Das Baugebiet Affolterbach wurde in den 1990er Jahren genehmigt. Eine solche Ausweisung wäre heute aus mehreren Gründen nicht mehr möglich. Im November vergangenen Jahres verhängte die Untere Naturschutzbehörde einen Baustopp, da der bestehende Bebauungsplan die Vorgaben des besonderen Artenschutzrechts (§ 44 Abs. 1 BNatSchG) nicht berücksichtigt.
Die anerkannten Naturschutzverbände NABU, BVNH und BUND setzen sich für den Erhalt des wertvollen Feuchtgebiets ein. Nach § 29 des Bundesnaturschutzgesetzes sind diese Verbände als Träger öffentlicher Belange anerkannt und in Planungsverfahren einzubeziehen. In einem Erlass der Landesregierung Hessen aus dem Jahr 2022 wird ausdrücklich darauf hingewiesen, dass ihre Stellungnahmen sicherstellen, dass Gemeinwohlinteressen und der Schutz der Umwelt angemessen berücksichtigt werden.
Quelle: Erlass zur Beteiligung der Träger öffentlicher Belange
Warum ist der Schutz des Feuchtgebiets wichtig?
Feuchtgebiete übernehmen essenzielle Funktionen für Umwelt und Mensch. Die geplante Bebauung stellt eine Gefährdung dar, insbesondere aus folgenden Gründen:
- Hochwasserschutz durch Retention
Feuchtgebiete speichern große Wassermengen und verhindern, dass es bei Starkregen zu Überschwemmungen kommt. Sie wirken wie natürliche Schwämme und reduzieren das Risiko von Hochwasserkatastrophen erheblich. Daher werden heute keine neuen Baugebiete mehr in solchen Arealen ausgewiesen.
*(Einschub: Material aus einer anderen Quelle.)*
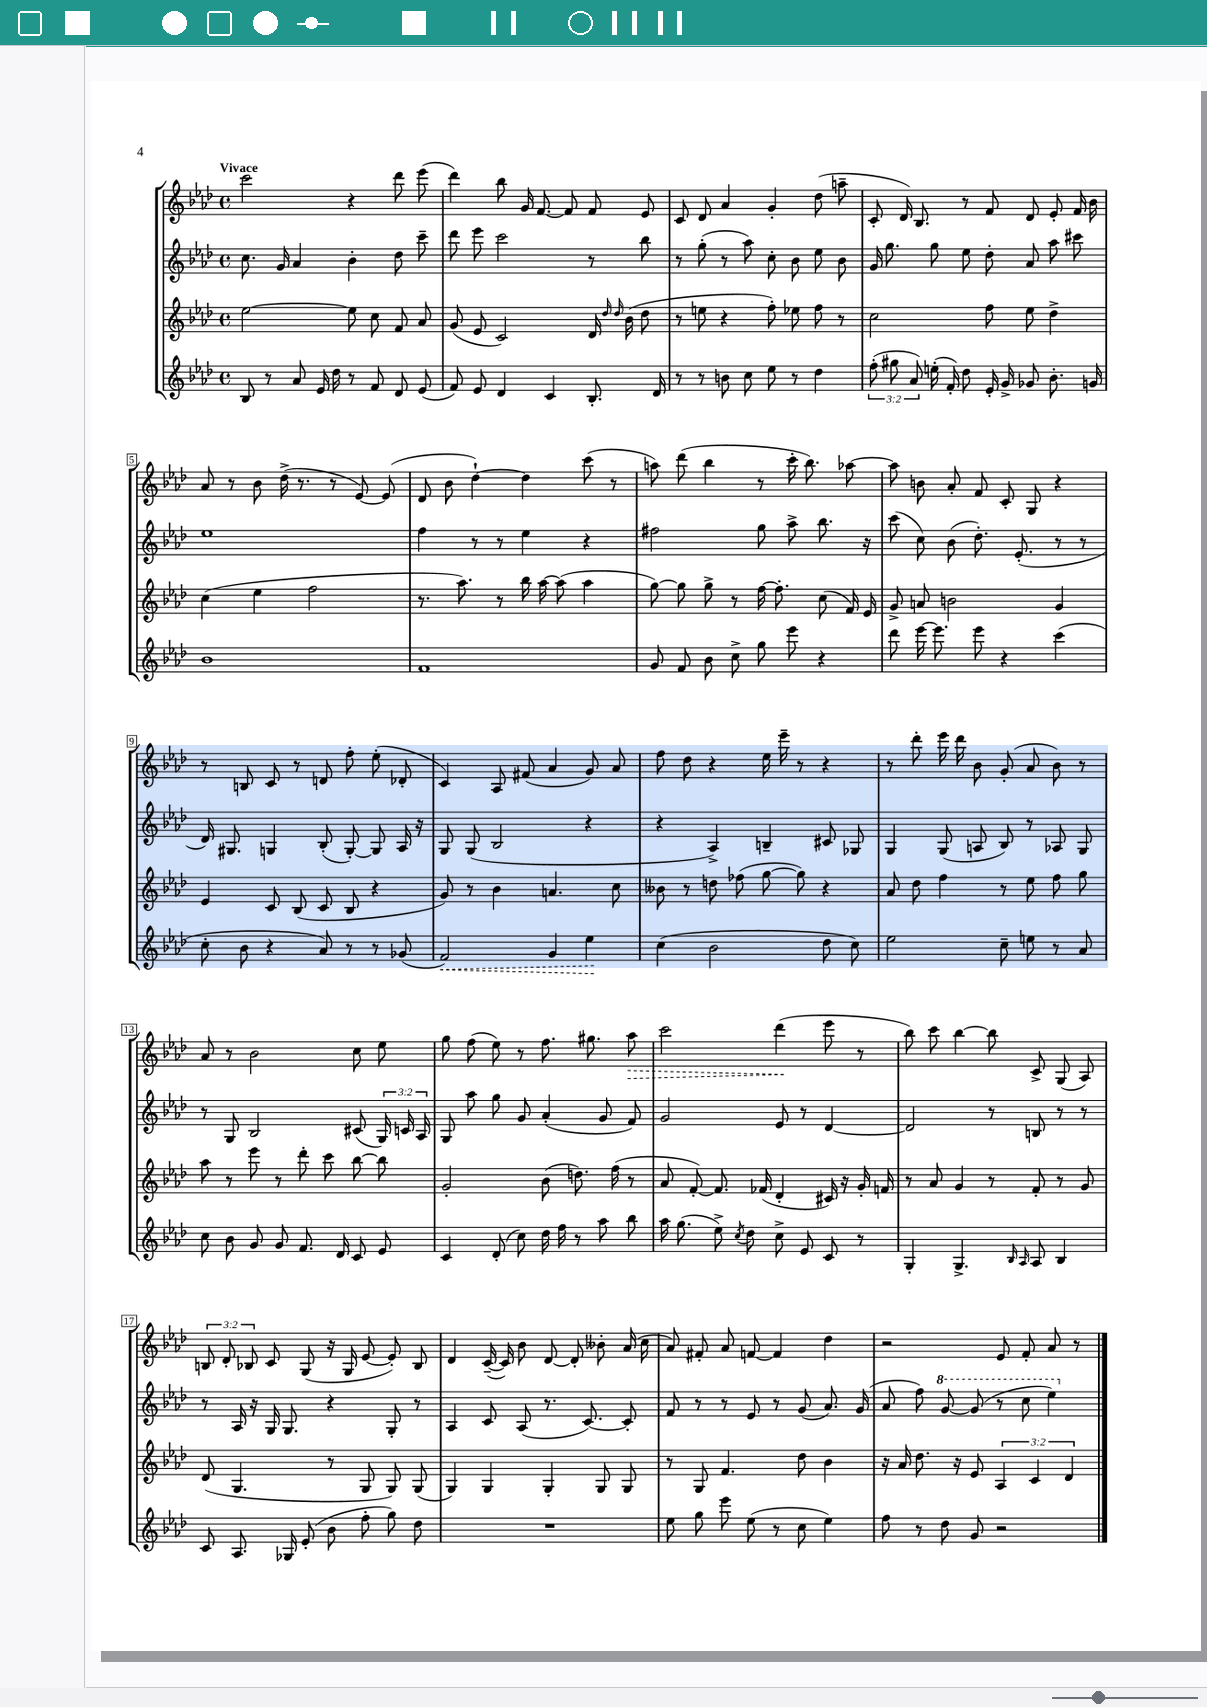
<<
\new StaffGroup <<
\new Staff = "s0" {
    \clef treble \key aes \major \defaultTimeSignature \time 4/4 \override Staff.TupletNumber.text = #tuplet-number::calc-fraction-text \tempo "Vivace"
    \autoBeamOff c'''2 r4 des'''8 ees'''8( |
    des'''4) bes''8 g'16 f'8.~ f'8 f'8 ees'8 |
    c'8 des'8 aes'4 g'4-. des''8( a''8-- |
    c'8-. des'16) bes8. r8 f'8 des'8 ees'8-. f'16 bes'16 |
    aes'8 r8 bes'8 des''16->( r8. r8 ees'8~) ees'8( |
    des'8 bes'8 des''4~-!) des''4 c'''8( r8 |
    a''8) des'''8( bes''4 r8 c'''16-. bes''8.) aes''8~ |
    aes''8 b'8 aes'8-. f'8 c'8-. g8 r4 |
    r8 b8 c'8 r8 d'8 f''8-. ees''8-.( des'8-. |
    c'4) aes8 fis'8( aes'4 g'8) aes'8 |
    f''8 des''8 r4 ees''16 ees'''16-- r8 r4 |
    r8 des'''8-. ees'''16 des'''16 bes'8 g'8-.( aes'8 bes'8) r8 |
    aes'8 r8 bes'2 c''8 ees''8 |
    g''8 f''8( ees''8) r8 f''8. gis''8. \once \override Hairpin.style = #'dashed-line aes''8\> |
    c'''2 des'''4\!( ees'''8 r8 |
    bes''8) c'''8 bes''4~ bes''8 c'8-> g8( aes8) |
    \tuplet 3/2 { b8 des'8-. bes8 } c'8 g8( r16 g16 ees'8~ ees'8-.) bes8 |
    des'4 c'16~--( c'16) bes'8 des'8~ des'8-. beses'8-. aes'16( c''16 |
    aes'8) fis'8-. aes'8 f'8~ f'4 des''4 |
    r2 ees'8 f'8-. aes'8 r8 \bar "|." |
}
\new Staff = "s1" {
    \clef treble \key aes \major \defaultTimeSignature \time 4/4 \override Staff.TupletNumber.text = #tuplet-number::calc-fraction-text
    \autoBeamOff c''8. g'16 aes'4 bes'4-. des''8 c'''8-- |
    des'''8 ees'''8 c'''2 r8 bes''8 |
    r8 g''8-.( r8 aes''8) c''8-. bes'8 ees''8 bes'8 |
    g'16 g''8. g''8 ees''8 des''8-. aes'8 aes''8 cis'''8 |
    ees''1 |
    f''4 r8 r8 ees''4 r4 |
    fis''2 g''8 aes''8-> bes''8. r16 |
    c'''8( c''8) bes'8( des''8.-.) ees'8.-.( r8 r8 |
    des'16) gis8. g4 bes8-.( g8~-.) g8 aes16 r16 |
    g8 g8( bes2 r4 |
    r4 aes4->) b4-- cis'8 ges8 |
    g4 g8( a8 bes8) r8 aes8 g8 |
    r8 g8 bes2 cis'8( \tuplet 3/2 { g16) c'16 aes16 } |
    g8 aes''8 g''8 g'8 aes'4-.( g'8 f'8) |
    g'2 ees'8 r8 des'4~ |
    des'2 r8 b8 r8 r8 |
    r8 aes16 r16 g16 g8. r4 g8-. r8 |
    aes4 c'8 aes8( r8. c'8.~) c'8-. |
    f'8 r8 r8 ees'8 r8 g'8( aes'8.) g'16( |
    aes'8 f''8) \ottava #1 g''8~ g''8( r8 c'''8 ees'''4) \ottava #0 \bar "|." |
}
\new Staff = "s2" {
    \clef treble \key aes \major \defaultTimeSignature \time 4/4 \override Staff.TupletNumber.text = #tuplet-number::calc-fraction-text
    \autoBeamOff ees''2~ ees''8 c''8 f'8 aes'8 |
    g'8( ees'8 c'2) des'16 \grace { des''16 des''16 } bes'16( des''8 |
    r8 e''8 r4 f''8-.) ees''8 f''8 r8 |
    c''2 f''8 ees''8 des''4-> |
    c''4( ees''4 f''2 |
    r8. aes''8.) r8 bes''16 aes''16~ aes''8( aes''4 |
    g''8~) g''8 g''8-> r8 f''16~ f''8.-. c''8( f'16) ees'16 |
    g'8-> a'8 b'2 g'4 |
    ees'4 c'8 bes8( c'8 bes8 r4 |
    g'8) r8 bes'4 a'4. c''8 |
    beses'8 r8 d''8 fes''8( g''8~ g''8) r4 |
    aes'8 des''8 f''4 r8 ees''8 f''8 g''8 |
    aes''8 r8 ees'''8 r8 des'''8-. c'''8 bes''8~ bes''8 |
    g'2-. bes'8( d''8.) f''16( r8 |
    aes'8 f'8~-.) f'8. fes'16( des'4-. cis'16) r16 g'16-. f'16 |
    r8 aes'8 g'4 r8 f'8-. r8 g'8 |
    des'8( g4. r8 g8 g8) g8( |
    g4) g4 g4-. g8 g8 |
    r8 g8 f'4. des''8 bes'4 |
    r16 aes'16 des''8. r16 ees'8 \tuplet 3/2 { aes4 c'4 des'4 } \bar "|." |
}
\new Staff = "s3" {
    \clef treble \key aes \major \defaultTimeSignature \time 4/4 \override Staff.TupletNumber.text = #tuplet-number::calc-fraction-text
    \autoBeamOff bes8 r8 aes'8 ees'16 des''16 r8 f'8 des'8 ees'8( |
    f'8) ees'8 des'4 c'4 bes8.-. des'16 |
    r8 r8 b'8 c''8 ees''8 r8 des''4 |
    \tuplet 3/2 { f''8-.( gis''8 aes'8) } e''16-.( f'16-.) des''8 ees'16-. g'16-> ges'8 bes'8.-. g'16 |
    bes'1 |
    f'1 |
    g'8 f'8 bes'8 c''8-> g''8 ees'''8 r4 |
    des'''8 ees'''16~ ees'''8. ees'''8 r4 c'''4( |
    c''8-. bes'8 r4 aes'8) r8 r8 ges'8( |
    \once \override Hairpin.style = #'dashed-line f'2\<) g'4 ees''4\! |
    c''4( bes'2 des''8 c''8) |
    ees''2 c''8-- e''8 r8 aes'8 |
    c''8 bes'8 g'8 g'8 f'8. des'16 c'8 ees'8 |
    c'4 des'8-.( c''8) des''16 f''16 r8 aes''8 bes''8 |
    aes''16 g''8.( ees''8->) \acciaccatura { c''8 } des''8 c''8-> ees'8 c'8 r8 |
    g4-. g4.-> \grace { bes16 aes16 } aes8 bes4 |
    c'8 aes8. ges16 ees'8-.( bes'8 f''8-. g''8) des''8 |
    R1 |
    ees''8 g''8 ees'''8 ees''8( r8 c''8 ees''4) |
    f''8 r8 des''8 g'8 r2 \bar "|." |
}
>>
>>
\layout { \context { \Score \override BarNumber.stencil = #(make-stencil-boxer 0.1 0.3 ly:text-interface::print) } }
- Schutz der Trinkwasserqualität
Ein natürlich erhaltenes Feuchtgebiet filtert Schadstoffe aus dem Wasser und trägt zur Reinhaltung des Grundwassers bei. Gerade in Zeiten zunehmender Trockenperioden und regionaler Trinkwasserknappheit ist dieser Aspekt von besonderer Bedeutung. Beispielsweise haben die Dürrejahre 2018 bis 2021 zu einem signifikanten Absinken der Grundwasserstände in Deutschland geführt. An knapp der Hälfte der ausgewerteten Messstellen fiel das Grundwasser auf den tiefsten Stand seit 1990. Regionen wie Bayern, der Schwarzwald und der Großraum Stuttgart sind besonders betroffen.
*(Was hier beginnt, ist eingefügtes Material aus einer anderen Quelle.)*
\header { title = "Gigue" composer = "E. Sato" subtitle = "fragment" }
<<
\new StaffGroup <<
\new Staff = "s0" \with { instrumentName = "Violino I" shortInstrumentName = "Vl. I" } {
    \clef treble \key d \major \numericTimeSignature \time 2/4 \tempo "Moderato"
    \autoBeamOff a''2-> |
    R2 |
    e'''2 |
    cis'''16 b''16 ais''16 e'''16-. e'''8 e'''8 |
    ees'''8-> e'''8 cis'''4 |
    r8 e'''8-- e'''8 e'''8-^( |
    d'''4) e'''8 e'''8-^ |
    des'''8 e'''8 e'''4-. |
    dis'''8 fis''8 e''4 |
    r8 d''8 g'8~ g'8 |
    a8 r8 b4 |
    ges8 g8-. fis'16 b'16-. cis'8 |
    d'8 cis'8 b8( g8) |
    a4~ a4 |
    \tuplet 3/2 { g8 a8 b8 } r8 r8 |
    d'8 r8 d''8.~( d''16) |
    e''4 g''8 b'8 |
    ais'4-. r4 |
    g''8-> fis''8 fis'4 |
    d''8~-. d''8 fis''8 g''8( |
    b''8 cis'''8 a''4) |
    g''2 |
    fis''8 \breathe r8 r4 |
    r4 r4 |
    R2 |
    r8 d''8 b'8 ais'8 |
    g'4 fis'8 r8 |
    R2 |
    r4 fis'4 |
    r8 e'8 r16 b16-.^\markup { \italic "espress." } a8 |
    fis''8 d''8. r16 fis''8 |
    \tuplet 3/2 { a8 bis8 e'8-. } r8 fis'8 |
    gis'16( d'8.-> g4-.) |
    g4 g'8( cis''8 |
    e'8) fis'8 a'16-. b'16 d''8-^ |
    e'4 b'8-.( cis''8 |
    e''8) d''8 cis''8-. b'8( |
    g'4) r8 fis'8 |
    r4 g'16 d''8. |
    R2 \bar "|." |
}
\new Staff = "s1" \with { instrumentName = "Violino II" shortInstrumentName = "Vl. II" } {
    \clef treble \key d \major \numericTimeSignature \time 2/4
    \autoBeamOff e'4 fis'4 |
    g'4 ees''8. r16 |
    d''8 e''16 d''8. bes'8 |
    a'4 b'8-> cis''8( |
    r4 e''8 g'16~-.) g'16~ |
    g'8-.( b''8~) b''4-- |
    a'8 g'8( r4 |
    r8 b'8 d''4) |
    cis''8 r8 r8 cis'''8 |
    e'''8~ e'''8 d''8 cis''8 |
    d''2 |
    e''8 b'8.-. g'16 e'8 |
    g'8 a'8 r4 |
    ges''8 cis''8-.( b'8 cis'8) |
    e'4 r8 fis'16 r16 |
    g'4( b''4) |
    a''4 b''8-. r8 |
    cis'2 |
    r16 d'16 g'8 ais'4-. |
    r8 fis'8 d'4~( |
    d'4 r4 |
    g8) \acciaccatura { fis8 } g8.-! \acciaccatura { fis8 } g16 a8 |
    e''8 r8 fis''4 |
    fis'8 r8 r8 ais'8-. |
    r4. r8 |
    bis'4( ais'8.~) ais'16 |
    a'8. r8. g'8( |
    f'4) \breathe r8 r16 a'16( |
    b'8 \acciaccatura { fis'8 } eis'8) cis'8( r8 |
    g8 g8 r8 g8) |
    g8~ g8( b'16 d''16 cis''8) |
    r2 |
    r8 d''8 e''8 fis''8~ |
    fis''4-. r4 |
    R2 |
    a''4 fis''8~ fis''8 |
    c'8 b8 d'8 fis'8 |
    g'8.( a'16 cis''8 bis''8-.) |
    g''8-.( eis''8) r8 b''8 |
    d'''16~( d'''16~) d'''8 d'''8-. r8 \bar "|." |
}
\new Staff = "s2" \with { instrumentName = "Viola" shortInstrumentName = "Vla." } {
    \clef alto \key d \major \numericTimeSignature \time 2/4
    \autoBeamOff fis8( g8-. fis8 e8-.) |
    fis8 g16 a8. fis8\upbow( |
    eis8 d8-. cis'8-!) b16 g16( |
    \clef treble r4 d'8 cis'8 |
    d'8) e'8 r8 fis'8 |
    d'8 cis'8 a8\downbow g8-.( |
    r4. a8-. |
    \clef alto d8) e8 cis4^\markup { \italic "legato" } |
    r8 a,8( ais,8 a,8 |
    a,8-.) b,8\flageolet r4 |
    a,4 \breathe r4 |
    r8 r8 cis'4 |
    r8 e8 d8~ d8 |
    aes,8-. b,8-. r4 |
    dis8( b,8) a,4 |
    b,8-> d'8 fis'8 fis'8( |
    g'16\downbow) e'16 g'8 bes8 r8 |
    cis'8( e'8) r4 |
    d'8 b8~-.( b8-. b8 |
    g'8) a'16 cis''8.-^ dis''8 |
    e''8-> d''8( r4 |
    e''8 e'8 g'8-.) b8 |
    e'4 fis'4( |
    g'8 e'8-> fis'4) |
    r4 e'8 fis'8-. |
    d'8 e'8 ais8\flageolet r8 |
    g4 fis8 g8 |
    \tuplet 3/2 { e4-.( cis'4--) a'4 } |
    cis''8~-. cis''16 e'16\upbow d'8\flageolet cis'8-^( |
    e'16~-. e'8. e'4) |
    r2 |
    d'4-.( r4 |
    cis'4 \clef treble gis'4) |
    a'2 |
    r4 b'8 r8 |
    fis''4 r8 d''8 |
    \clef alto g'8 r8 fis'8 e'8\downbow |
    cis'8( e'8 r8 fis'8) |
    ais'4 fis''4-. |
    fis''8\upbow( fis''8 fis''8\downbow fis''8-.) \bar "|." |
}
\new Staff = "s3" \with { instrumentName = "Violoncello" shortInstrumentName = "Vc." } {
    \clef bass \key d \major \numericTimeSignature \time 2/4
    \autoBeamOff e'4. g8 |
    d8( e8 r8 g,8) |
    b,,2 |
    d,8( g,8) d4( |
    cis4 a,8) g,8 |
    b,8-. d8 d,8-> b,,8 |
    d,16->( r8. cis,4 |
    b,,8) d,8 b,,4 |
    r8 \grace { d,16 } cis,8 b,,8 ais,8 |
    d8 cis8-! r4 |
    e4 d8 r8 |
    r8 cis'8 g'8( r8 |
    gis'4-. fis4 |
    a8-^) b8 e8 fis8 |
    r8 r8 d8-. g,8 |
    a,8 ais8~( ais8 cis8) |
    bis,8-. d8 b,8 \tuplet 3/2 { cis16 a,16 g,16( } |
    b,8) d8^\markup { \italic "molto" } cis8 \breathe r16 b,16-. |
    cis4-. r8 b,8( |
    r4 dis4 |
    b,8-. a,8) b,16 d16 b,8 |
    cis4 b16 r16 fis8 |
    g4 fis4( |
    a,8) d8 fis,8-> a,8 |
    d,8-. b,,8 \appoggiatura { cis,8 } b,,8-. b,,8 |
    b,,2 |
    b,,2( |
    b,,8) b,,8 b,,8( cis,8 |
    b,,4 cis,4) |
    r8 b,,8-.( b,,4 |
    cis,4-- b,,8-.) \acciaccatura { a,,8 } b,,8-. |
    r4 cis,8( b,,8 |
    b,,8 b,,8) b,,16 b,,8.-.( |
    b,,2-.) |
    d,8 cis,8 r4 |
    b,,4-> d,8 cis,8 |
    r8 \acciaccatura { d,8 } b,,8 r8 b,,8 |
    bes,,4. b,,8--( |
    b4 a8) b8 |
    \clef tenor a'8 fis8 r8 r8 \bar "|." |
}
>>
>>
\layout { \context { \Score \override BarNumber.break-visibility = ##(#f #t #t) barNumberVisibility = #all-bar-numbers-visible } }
Quellen: ZDFmediathek, fr.de
- Klimaschutz & Temperaturregulierung
Feuchtgebiete tragen zur Senkung der Umgebungstemperaturen bei, indem sie durch Verdunstung eine natürliche Kühlung bewirken. Zusätzlich speichern sie große Mengen an CO₂ und tragen damit zur Reduktion des Treibhauseffekts bei. In vielen Regionen werden deshalb ehemals trockengelegte Gebiete mit erheblichem Aufwand wiedervernässt – eine Zerstörung intakter Feuchtgebiete wäre daher kontraproduktiv.
- Erhalt der Artenvielfalt
Das Feuchtgebiet in Affolterbach ist Lebensraum zahlreicher seltener Vogelarten. Ein aktuelles Gutachten eines renommierten Fachbüros bestätigt die hohe ökologische Wertigkeit dieses Gebiets. Viele dieser Arten stehen unter besonderem Schutz und sind auf ungestörte Brut- und Rastplätze angewiesen.
Naturschutz als langfristiger Gewinn für alle
Naturschutz und wirtschaftliche Interessen stehen nicht zwangsläufig im Widerspruch. Vielmehr profitieren Unternehmen langfristig von stabilen Ökosystemen, einer gesunden Umwelt und einer nachhaltigen Flächennutzung. Der Erhalt von Feuchtgebieten schützt nicht nur die Natur, sondern auch die Lebensqualität der Menschen vor Ort.
Die Naturschutzverbände appellieren daher an alle Beteiligten, eine umweltverträgliche Lösung zu finden und sich für den langfristigen Schutz des Feuchtgebiets einzusetzen.